La conquête de l'hôtellerie
Puis à la fin des années 1990, après avoir fait face à "quelques problèmes financiers", la PME fait le choix d'adresser un nouveau secteur : l'hôtellerie. "Nous avions un savoir-faire dans la torréfaction et nous cherchions un secteur dans lequel le valoriser". Or, il se trouve que les hôtels, même de luxe, disposent d'assez peu de possibilités pour s'approvisionner en fruits secs et font donc appel à des grossistes généralistes.
Ce positionnement permet à l'entreprise d'affirmer le caractère haut de gamme de son offre. "La clientèle de ces établissements est sensible à la qualité et la question des coûts est moins problématique que dans la grande distribution".
Pour séduire ce marché, elle fait le choix de matières premières issues de la dernière récole de producteurs méditerranéens. Les fruits secs sont transformés dans son usine de 5000 m² aux Pennes-Mirabeau, où travaillent actuellement une soixantaine de salariés. "Nous essayons de garder des process qui se rapprochent le plus possible de l'artisanat". Les produits sont fabriqués à la commande, dans des délais très courts pour plus de fraîcheur. Ils sont conçus sur-mesure car les clients, des hôtels parfois voisins, ont à cœur d'offrir des produits différenciant.
Quant à la gamme des produits, elle a été étoffée pour répondre à la demande des hôteliers. La PME fabrique ainsi des mélanges de céréales pour le petit déjeuner, des produits apéritifs ou encore des ingrédients pour la pâtisserie tels que de la poudre d'amande ou des pralinés.
Avec cette stratégie, Esprit gourmand est parvenue à convaincre 85 % des hôtels quatre ou cinq étoiles française, ainsi que des établissements en Europe, Asie et Moyen-Orient. L'hôtellerie représente à ce jour 80 % de son activité. Quant à son chiffre d'affaire global, il s'élevait à 15 millions en 2019.

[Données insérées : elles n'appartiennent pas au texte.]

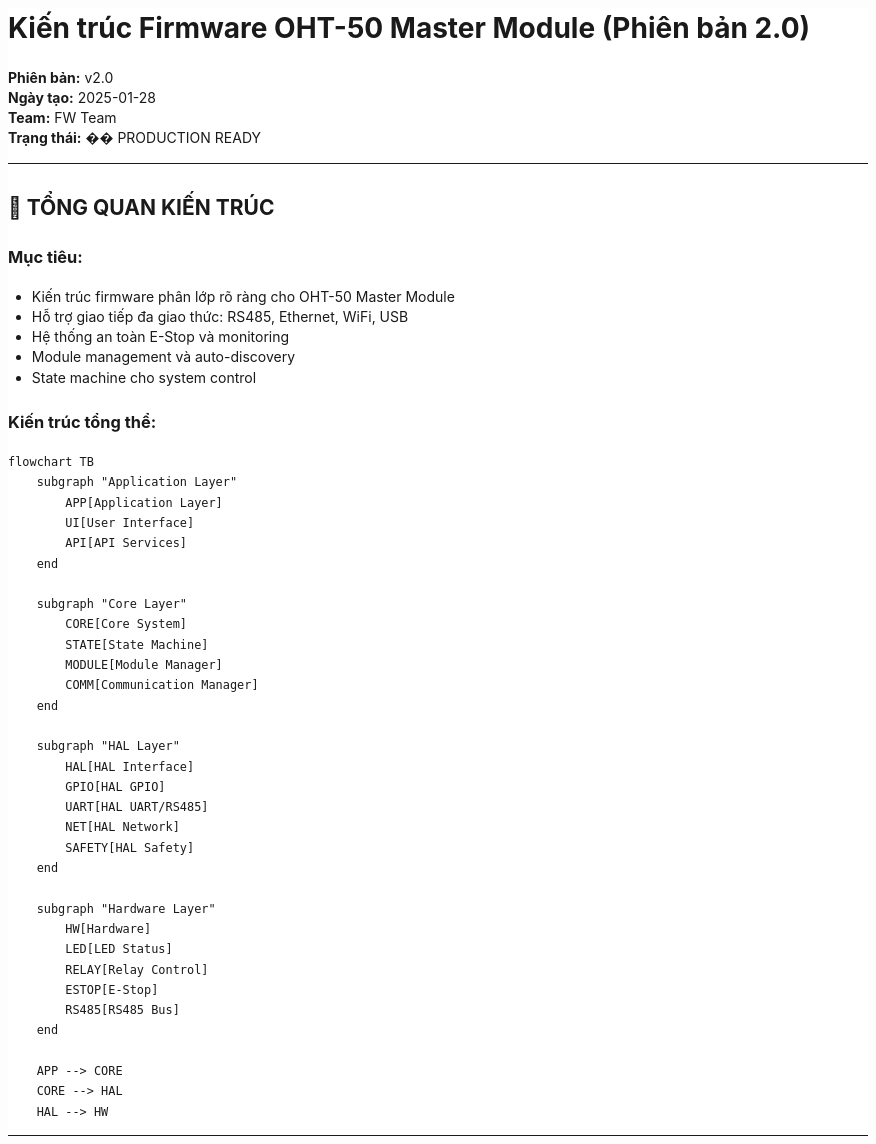 # Kiến trúc Firmware OHT-50 Master Module (Phiên bản 2.0)

**Phiên bản:** v2.0  
**Ngày tạo:** 2025-01-28  
**Team:** FW Team  
**Trạng thái:** �� PRODUCTION READY

---

## 🎯 **TỔNG QUAN KIẾN TRÚC**

### **Mục tiêu:**
- Kiến trúc firmware phân lớp rõ ràng cho OHT-50 Master Module
- Hỗ trợ giao tiếp đa giao thức: RS485, Ethernet, WiFi, USB
- Hệ thống an toàn E-Stop và monitoring
- Module management và auto-discovery
- State machine cho system control

### **Kiến trúc tổng thể:**
```mermaid
flowchart TB
    subgraph "Application Layer"
        APP[Application Layer]
        UI[User Interface]
        API[API Services]
    end
    
    subgraph "Core Layer"
        CORE[Core System]
        STATE[State Machine]
        MODULE[Module Manager]
        COMM[Communication Manager]
    end
    
    subgraph "HAL Layer"
        HAL[HAL Interface]
        GPIO[HAL GPIO]
        UART[HAL UART/RS485]
        NET[HAL Network]
        SAFETY[HAL Safety]
    end
    
    subgraph "Hardware Layer"
        HW[Hardware]
        LED[LED Status]
        RELAY[Relay Control]
        ESTOP[E-Stop]
        RS485[RS485 Bus]
    end
    
    APP --> CORE
    CORE --> HAL
    HAL --> HW
```

---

A la recherche de nouveaux débouchés
Mais si l'hôtellerie lui a permis à l'entreprise de se développer, l'entreprise pense depuis quelques années à s'adresser à de nouveaux clients. "Avec les gilets jaunes et les attentats, nous avons constaté que ce secteur est très sensible à la conjoncture". Et l'actuelle crise du coronavirus confirme cette analyse. "Nous sommes quasiment à l'arrêt. Seuls 15 à 20 % de notre activité subsiste". Didier Najarian pense que l'inertie qui frappe l'économie sera plus durable dans l'hôtellerie. "Certains affirment qu'elle reprendra en 2021 pour ne retrouver son rythme de croisière qu'en 2022".
Alors l'enjeu est "d'essayer de perdre le moins de temps possible", en s'ouvrant à de nouveaux secteurs pour lesquels la reprise semble moins lointaine. Parmi eux : les magasins bio et les épiceries fines. "Nous sommes déjà très présents à la Grande épicerie de Paris, l'idée est de répéter cette logique dans d'autres magasins importants. Nos commerciaux essaient d'activer le mouvement".
Dans cette démarche, Esprit gourmand espère voir reconnu son engagement en faveur de la production locale et de l'environnement. "Nous aimerions que nos clients profitent de la crise pour envisager différemment l'avenir. Certains achètent à l'autre bout de monde pour quelques centimes d'économies. Mais nous sommes là, tout près. Aujourd'hui, les gens ont du mal à intégrer que face à un prix, il y a une qualité en rapport. Nous, nous avons une démarche de suppression des plastiques, nous installons une centrale solaire... Cela a un coût, même si ce n'est pas toujours évident à faire comprendre".